When I stop and think about it, I’m not sure why I keep this project up. I published the first Xamarin.Forms Android version 5 years ago, and since then the Windows development experience for “modern” apps has gone through a lot of changes. Instead of trying to patch things forward I decided to make a fresh start with the UI code. (although things are still similar enough that it wasn’t nearly as hard as rewriting it)
And I think that was the right decision, but it’s irritating that the Portable Class Library I used isn’t really a thing anymore, and I already know what we’re using now is going to change when MAUI gets released. The Android emulator I’m using is slow (although not nearly as bad as it used to be, seems around 3x slower than a phone) and some things on it just don’t work. XAML Hot Reload is very nice, but sometimes the XAML changes don’t get recompiled or something, so every time I try something and it doesn’t work I have to guess whether I think I wrote the wrong code, or whether I wrote the right code and I should just rebuild the app.

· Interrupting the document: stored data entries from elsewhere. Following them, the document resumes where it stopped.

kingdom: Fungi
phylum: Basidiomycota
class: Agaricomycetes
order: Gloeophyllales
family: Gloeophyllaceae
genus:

And I didn’t remember this from before, but you can get some pretty cryptic errors for common things:
- If you use the wrong x:DataType on an element you get an InvalidCastException at runtime (fine) with no information about what you were trying to cast from and to! (not fine!)
- Similarly a NullReferenceException I caused got converted to a TargetInvocationException with no information (because it was during navigation, I guess?)
- I wasted a solid half hour on a cryptic XAML error “Content is set more than once” before desperately Binging and realizing that’s what you get when you have an extra “>” at the end of a XAML tag. *angry face*
It also has the irritating property that I need to periodically go through and update the maps for all 90 airports, which also has the “every day this app gets a little more out of date” feeling. And it’s not a big moneymaker, not that any of my apps are; we’re talking less than $50 a year.
And yet I poured a bunch of time over the last few weeks into this partial rewrite. I think there are a few reasons I’m drawn to the app:
- Despite my complaints above, being able to write C# code (that I could conceivably port to iOS one day) for an Android app is pretty neat!
- I really do like traveling, and airports, and maps, and looking at airport maps makes me happy.
- I feel a sense of pride having apps that I wrote (I use my Baseball Odds app all the time!), and I’m looking forward to using this again when we travel.
- I have a vague sense that having apps that are publicly available is good for my…brand? image? I dunno.
Anyway, it’s done now so I guess I should stop dithering. Give it a shot if you have an Android phone!